Essential Responsibilities and Duties:
--Review and develop dossiers in response to outside nominations in the sciences, mathematics, technology, and engineering.
--Draft briefs and nominees to be reviewed by an independent selection committee. Make presentations to the Selection Committee.
--Develop and implement projects of special interest, providing leadership for collaborative efforts within the team.
--Meet with nominators, Selectors, Fellows, and field experts.
--Perform administrative or other tasks as assigned by the Director.
--Represent the Fellows Program at related conferences and meetings.
Qualifications/Qualities:
--A doctoral degree in a science or math-related discipline is strongly preferred; a master’s degree in a natural science field with graduate-level statistical training is required. 
--Minimum of 10 years relevant post-graduate work experience.
--Appreciation of the nature and importance of creative work and proven ability to recognize it.
--Demonstrated intellectual curiosity.  Well-developed critical thinking and analysis skills.
--Outstanding writing, investigation, and speaking skills. Must be able to organize and clearly convey complex problems/issues in written and oral format for both expert and non-expert audiences.
--Must be able to conduct written and oral communications with outside experts with total discretion, sharing the content and/or identities with no one outside the Program staff and Selection Committee.
--Proven ability to analyze and summarize complex data quickly, identifying critical issues and developing solutions to problems.
--Must have command of MS Word and Excel.  Ability to work with complex relational databases is essential; experience with advanced SQL query development is helpful.
--Comfortable with and open to people who hold diverse views and perspectives.
--A presence that is self-confident, diplomatic, with a collegial approach to work and, with high professional standards.
--Demonstrated commitment to the beliefs and goals of the Foundation; well-organized and efficient at managing multiple tasks and meeting tight deadlines.
--Teaching experience and/or direct experience applying this expertise to contemporary social problems.
--Must be able to work in harmony with staff at all levels of the organization.
--Must be willing and able to travel occasionally.

About the MacArthur Fellows Program
The MacArthur Fellows Program is intended to encourage people of outstanding talent to pursue their own creative, intellectual, and professional inclinations. In keeping with this purpose, the Foundation awards fellowships directly to individuals rather than through institutions.
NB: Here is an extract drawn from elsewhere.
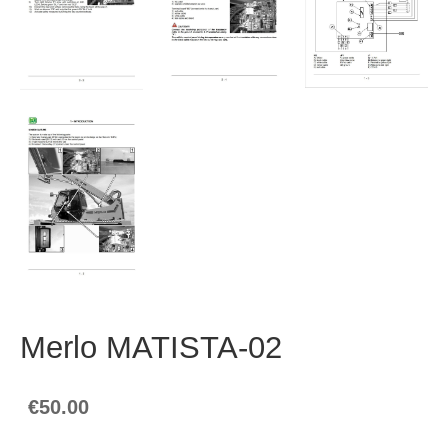
Merlo MATISTA-02
€50.00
Recipients of all ages may be writers, scientists, artists, social scientists, humanists, teachers, entrepreneurs, or those in many other fields, with or without institutional affiliations. They may use their fellowship to advance their expertise, engage in bold new work, or, if they wish, to change fields or alter the direction of their careers.
Although nominees are reviewed for their achievements, the fellowship is not a reward for past accomplishment, but rather an investment in a person's originality, insight, and potential. Indeed, the purpose of the MacArthur Fellows Program is to enable recipients to exercise their own creative instincts for the benefit of human society.
The Foundation does not require or expect specific products or reports from MacArthur Fellows, and does not evaluate recipients' creativity during the term of the fellowship. The MacArthur Fellowship is a "no strings attached" award in support of people, not projects. Each fellowship comes with a stipend of $500,000 to the recipient, paid out in equal quarterly installments over five years.
The Foundation is an Equal Opportunity Employer and benefits from the various perspectives and talents of a racially and culturally diverse staff.